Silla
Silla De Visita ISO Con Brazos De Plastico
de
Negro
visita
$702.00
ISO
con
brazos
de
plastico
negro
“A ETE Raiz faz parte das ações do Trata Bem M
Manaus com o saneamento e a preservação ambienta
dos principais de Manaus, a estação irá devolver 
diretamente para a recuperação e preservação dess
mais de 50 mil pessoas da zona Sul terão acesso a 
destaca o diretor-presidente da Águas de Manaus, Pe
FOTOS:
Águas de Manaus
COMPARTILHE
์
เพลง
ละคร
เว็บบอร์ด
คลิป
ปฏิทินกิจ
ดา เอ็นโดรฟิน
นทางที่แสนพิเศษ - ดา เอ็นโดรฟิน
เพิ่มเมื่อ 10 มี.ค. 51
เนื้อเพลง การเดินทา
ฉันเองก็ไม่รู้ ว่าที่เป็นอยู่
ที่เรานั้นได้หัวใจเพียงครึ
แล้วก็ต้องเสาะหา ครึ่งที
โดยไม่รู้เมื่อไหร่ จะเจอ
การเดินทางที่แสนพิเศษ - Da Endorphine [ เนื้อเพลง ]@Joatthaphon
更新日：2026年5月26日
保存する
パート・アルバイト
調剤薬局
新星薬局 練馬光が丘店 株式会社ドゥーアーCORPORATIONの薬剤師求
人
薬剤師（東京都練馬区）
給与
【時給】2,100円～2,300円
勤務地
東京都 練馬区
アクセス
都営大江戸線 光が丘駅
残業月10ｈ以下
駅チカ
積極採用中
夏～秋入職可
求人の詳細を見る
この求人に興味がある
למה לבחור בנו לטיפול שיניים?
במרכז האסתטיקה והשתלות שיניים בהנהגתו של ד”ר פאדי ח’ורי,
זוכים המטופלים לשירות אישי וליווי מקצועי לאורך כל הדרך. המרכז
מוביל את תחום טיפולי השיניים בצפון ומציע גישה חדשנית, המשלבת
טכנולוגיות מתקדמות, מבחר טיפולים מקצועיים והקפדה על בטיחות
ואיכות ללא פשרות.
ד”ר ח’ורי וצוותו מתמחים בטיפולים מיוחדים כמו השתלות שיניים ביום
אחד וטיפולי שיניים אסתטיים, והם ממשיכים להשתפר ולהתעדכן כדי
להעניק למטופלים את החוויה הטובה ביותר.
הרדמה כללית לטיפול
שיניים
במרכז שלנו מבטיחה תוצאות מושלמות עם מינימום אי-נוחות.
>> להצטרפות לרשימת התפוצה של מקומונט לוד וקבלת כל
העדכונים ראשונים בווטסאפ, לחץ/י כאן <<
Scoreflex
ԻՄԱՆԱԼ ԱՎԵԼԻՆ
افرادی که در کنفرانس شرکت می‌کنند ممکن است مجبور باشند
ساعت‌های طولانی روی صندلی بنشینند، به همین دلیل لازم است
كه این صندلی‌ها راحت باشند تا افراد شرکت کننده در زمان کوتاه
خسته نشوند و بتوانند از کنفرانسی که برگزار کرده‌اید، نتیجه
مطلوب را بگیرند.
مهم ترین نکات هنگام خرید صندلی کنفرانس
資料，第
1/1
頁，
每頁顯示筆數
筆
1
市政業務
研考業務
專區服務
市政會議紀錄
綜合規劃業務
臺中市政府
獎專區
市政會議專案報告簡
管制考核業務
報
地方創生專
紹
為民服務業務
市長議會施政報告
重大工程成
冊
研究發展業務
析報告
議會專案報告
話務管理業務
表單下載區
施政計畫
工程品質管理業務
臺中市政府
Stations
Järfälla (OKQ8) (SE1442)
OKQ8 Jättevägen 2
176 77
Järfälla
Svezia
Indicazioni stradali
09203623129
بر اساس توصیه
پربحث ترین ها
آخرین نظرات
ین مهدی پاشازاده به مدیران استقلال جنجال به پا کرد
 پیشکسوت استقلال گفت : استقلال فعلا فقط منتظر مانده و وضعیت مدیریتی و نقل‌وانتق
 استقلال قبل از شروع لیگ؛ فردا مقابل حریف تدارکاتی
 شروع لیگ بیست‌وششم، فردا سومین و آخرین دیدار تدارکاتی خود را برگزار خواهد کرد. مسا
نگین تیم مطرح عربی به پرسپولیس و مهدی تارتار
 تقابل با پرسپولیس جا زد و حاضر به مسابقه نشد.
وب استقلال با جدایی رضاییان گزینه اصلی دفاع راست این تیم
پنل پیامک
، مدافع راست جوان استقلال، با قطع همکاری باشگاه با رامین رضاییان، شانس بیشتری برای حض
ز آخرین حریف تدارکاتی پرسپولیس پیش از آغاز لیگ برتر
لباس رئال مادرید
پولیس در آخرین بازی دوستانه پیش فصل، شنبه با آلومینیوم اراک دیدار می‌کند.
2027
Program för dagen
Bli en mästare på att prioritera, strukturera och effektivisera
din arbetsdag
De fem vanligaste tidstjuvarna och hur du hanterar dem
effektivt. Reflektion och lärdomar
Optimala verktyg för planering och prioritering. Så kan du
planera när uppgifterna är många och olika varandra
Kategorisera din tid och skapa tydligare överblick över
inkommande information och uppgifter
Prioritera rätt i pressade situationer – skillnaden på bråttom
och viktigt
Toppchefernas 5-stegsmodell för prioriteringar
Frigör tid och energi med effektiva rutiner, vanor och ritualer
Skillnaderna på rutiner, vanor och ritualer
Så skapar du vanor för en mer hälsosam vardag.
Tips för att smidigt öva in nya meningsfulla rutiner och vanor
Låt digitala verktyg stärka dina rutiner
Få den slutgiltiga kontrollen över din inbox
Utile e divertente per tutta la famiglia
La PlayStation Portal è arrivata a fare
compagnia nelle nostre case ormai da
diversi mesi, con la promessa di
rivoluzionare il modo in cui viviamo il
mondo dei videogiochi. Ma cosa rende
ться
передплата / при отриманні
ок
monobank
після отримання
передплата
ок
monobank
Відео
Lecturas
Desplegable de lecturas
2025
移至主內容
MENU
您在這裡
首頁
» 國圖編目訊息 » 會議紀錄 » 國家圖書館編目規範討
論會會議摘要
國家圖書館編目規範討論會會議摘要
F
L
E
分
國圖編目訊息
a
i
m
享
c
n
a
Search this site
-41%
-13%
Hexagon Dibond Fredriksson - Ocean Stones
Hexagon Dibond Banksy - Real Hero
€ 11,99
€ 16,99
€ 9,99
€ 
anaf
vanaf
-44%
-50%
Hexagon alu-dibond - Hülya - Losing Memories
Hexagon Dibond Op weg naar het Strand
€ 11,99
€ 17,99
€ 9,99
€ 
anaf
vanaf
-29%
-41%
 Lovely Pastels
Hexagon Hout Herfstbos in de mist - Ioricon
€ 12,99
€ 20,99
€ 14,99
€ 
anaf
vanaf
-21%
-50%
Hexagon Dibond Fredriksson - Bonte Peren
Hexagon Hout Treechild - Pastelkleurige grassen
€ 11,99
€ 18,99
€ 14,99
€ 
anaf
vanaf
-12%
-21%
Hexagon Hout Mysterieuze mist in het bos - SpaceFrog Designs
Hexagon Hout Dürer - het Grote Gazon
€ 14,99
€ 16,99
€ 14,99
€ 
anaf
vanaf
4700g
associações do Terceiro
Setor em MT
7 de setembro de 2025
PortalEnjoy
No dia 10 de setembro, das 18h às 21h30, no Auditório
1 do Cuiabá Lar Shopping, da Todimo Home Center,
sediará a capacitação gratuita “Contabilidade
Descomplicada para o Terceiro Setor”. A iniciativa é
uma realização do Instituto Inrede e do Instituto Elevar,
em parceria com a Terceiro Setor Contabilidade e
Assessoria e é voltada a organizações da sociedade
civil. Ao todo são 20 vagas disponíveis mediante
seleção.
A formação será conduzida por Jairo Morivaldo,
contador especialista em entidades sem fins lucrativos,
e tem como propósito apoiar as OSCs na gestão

—————

## Try it
Please reproduce all of the rows above, word for word and in their original order.

## Reply to the exercise
Silla
Silla De Visita ISO Con Brazos De Plastico
de
Negro
visita
$702.00
ISO
con
brazos
de
plastico
negro
“A ETE Raiz faz parte das ações do Trata Bem M
Manaus com o saneamento e a preservação ambienta
dos principais de Manaus, a estação irá devolver 
diretamente para a recuperação e preservação dess
mais de 50 mil pessoas da zona Sul terão acesso a 
destaca o diretor-presidente da Águas de Manaus, Pe
FOTOS:
Águas de Manaus
COMPARTILHE
์
เพลง
ละคร
เว็บบอร์ด
คลิป
ปฏิทินกิจ
ดา เอ็นโดรฟิน
นทางที่แสนพิเศษ - ดา เอ็นโดรฟิน
เพิ่มเมื่อ 10 มี.ค. 51
เนื้อเพลง การเดินทา
ฉันเองก็ไม่รู้ ว่าที่เป็นอยู่
ที่เรานั้นได้หัวใจเพียงครึ
แล้วก็ต้องเสาะหา ครึ่งที
โดยไม่รู้เมื่อไหร่ จะเจอ
การเดินทางที่แสนพิเศษ - Da Endorphine [ เนื้อเพลง ]@Joatthaphon
更新日：2026年5月26日
保存する
パート・アルバイト
調剤薬局
新星薬局 練馬光が丘店 株式会社ドゥーアーCORPORATIONの薬剤師求
人
薬剤師（東京都練馬区）
給与
【時給】2,100円～2,300円
勤務地
東京都 練馬区
アクセス
都営大江戸線 光が丘駅
残業月10ｈ以下
駅チカ
積極採用中
夏～秋入職可
求人の詳細を見る
この求人に興味がある
למה לבחור בנו לטיפול שיניים?
במרכז האסתטיקה והשתלות שיניים בהנהגתו של ד”ר פאדי ח’ורי,
זוכים המטופלים לשירות אישי וליווי מקצועי לאורך כל הדרך. המרכז
מוביל את תחום טיפולי השיניים בצפון ומציע גישה חדשנית, המשלבת
טכנולוגיות מתקדמות, מבחר טיפולים מקצועיים והקפדה על בטיחות
ואיכות ללא פשרות.
ד”ר ח’ורי וצוותו מתמחים בטיפולים מיוחדים כמו השתלות שיניים ביום
אחד וטיפולי שיניים אסתטיים, והם ממשיכים להשתפר ולהתעדכן כדי
להעניק למטופלים את החוויה הטובה ביותר.
הרדמה כללית לטיפול
שיניים
במרכז שלנו מבטיחה תוצאות מושלמות עם מינימום אי-נוחות.
>> להצטרפות לרשימת התפוצה של מקומונט לוד וקבלת כל
העדכונים ראשונים בווטסאפ, לחץ/י כאן <<
Scoreflex
ԻՄԱՆԱԼ ԱՎԵԼԻՆ
افرادی که در کنفرانس شرکت می‌کنند ممکن است مجبور باشند
ساعت‌های طولانی روی صندلی بنشینند، به همین دلیل لازم است
كه این صندلی‌ها راحت باشند تا افراد شرکت کننده در زمان کوتاه
خسته نشوند و بتوانند از کنفرانسی که برگزار کرده‌اید، نتیجه
مطلوب را بگیرند.
مهم ترین نکات هنگام خرید صندلی کنفرانس
資料，第
1/1
頁，
每頁顯示筆數
筆
1
市政業務
研考業務
專區服務
市政會議紀錄
綜合規劃業務
臺中市政府
獎專區
市政會議專案報告簡
管制考核業務
報
地方創生專
紹
為民服務業務
市長議會施政報告
重大工程成
冊
研究發展業務
析報告
議會專案報告
話務管理業務
表單下載區
施政計畫
工程品質管理業務
臺中市政府
Stations
Järfälla (OKQ8) (SE1442)
OKQ8 Jättevägen 2
176 77
Järfälla
Svezia
Indicazioni stradali
09203623129
بر اساس توصیه
پربحث ترین ها
آخرین نظرات
ین مهدی پاشازاده به مدیران استقلال جنجال به پا کرد
 پیشکسوت استقلال گفت : استقلال فعلا فقط منتظر مانده و وضعیت مدیریتی و نقل‌وانتق
 استقلال قبل از شروع لیگ؛ فردا مقابل حریف تدارکاتی
 شروع لیگ بیست‌وششم، فردا سومین و آخرین دیدار تدارکاتی خود را برگزار خواهد کرد. مسا
نگین تیم مطرح عربی به پرسپولیس و مهدی تارتار
 تقابل با پرسپولیس جا زد و حاضر به مسابقه نشد.
وب استقلال با جدایی رضاییان گزینه اصلی دفاع راست این تیم
پنل پیامک
، مدافع راست جوان استقلال، با قطع همکاری باشگاه با رامین رضاییان، شانس بیشتری برای حض
ز آخرین حریف تدارکاتی پرسپولیس پیش از آغاز لیگ برتر
لباس رئال مادرید
پولیس در آخرین بازی دوستانه پیش فصل، شنبه با آلومینیوم اراک دیدار می‌کند.
2027
Program för dagen
Bli en mästare på att prioritera, strukturera och effektivisera
din arbetsdag
De fem vanligaste tidstjuvarna och hur du hanterar dem
effektivt. Reflektion och lärdomar
Optimala verktyg för planering och prioritering. Så kan du
planera när uppgifterna är många och olika varandra
Kategorisera din tid och skapa tydligare överblick över
inkommande information och uppgifter
Prioritera rätt i pressade situationer – skillnaden på bråttom
och viktigt
Toppchefernas 5-stegsmodell för prioriteringar
Frigör tid och energi med effektiva rutiner, vanor och ritualer
Skillnaderna på rutiner, vanor och ritualer
Så skapar du vanor för en mer hälsosam vardag.
Tips för att smidigt öva in nya meningsfulla rutiner och vanor
Låt digitala verktyg stärka dina rutiner
Få den slutgiltiga kontrollen över din inbox
Utile e divertente per tutta la famiglia
La PlayStation Portal è arrivata a fare
compagnia nelle nostre case ormai da
diversi mesi, con la promessa di
rivoluzionare il modo in cui viviamo il
mondo dei videogiochi. Ma cosa rende
ться
передплата / при отриманні
ок
monobank
після отримання
передплата
ок
monobank
Відео
Lecturas
Desplegable de lecturas
2025
移至主內容
MENU
您在這裡
首頁
» 國圖編目訊息 » 會議紀錄 » 國家圖書館編目規範討
論會會議摘要
國家圖書館編目規範討論會會議摘要
F
L
E
分
國圖編目訊息
a
i
m
享
c
n
a
Search this site
-41%
-13%
Hexagon Dibond Fredriksson - Ocean Stones
Hexagon Dibond Banksy - Real Hero
€ 11,99
€ 16,99
€ 9,99
€ 
anaf
vanaf
-44%
-50%
Hexagon alu-dibond - Hülya - Losing Memories
Hexagon Dibond Op weg naar het Strand
€ 11,99
€ 17,99
€ 9,99
€ 
anaf
vanaf
-29%
-41%
 Lovely Pastels
Hexagon Hout Herfstbos in de mist - Ioricon
€ 12,99
€ 20,99
€ 14,99
€ 
anaf
vanaf
-21%
-50%
Hexagon Dibond Fredriksson - Bonte Peren
Hexagon Hout Treechild - Pastelkleurige grassen
€ 11,99
€ 18,99
€ 14,99
€ 
anaf
vanaf
-12%
-21%
Hexagon Hout Mysterieuze mist in het bos - SpaceFrog Designs
Hexagon Hout Dürer - het Grote Gazon
€ 14,99
€ 16,99
€ 14,99
€ 
anaf
vanaf
4700g
associações do Terceiro
Setor em MT
7 de setembro de 2025
PortalEnjoy
No dia 10 de setembro, das 18h às 21h30, no Auditório
1 do Cuiabá Lar Shopping, da Todimo Home Center,
sediará a capacitação gratuita “Contabilidade
Descomplicada para o Terceiro Setor”. A iniciativa é
uma realização do Instituto Inrede e do Instituto Elevar,
em parceria com a Terceiro Setor Contabilidade e
Assessoria e é voltada a organizações da sociedade
civil. Ao todo são 20 vagas disponíveis mediante
seleção.
A formação será conduzida por Jairo Morivaldo,
contador especialista em entidades sem fins lucrativos,
e tem como propósito apoiar as OSCs na gestão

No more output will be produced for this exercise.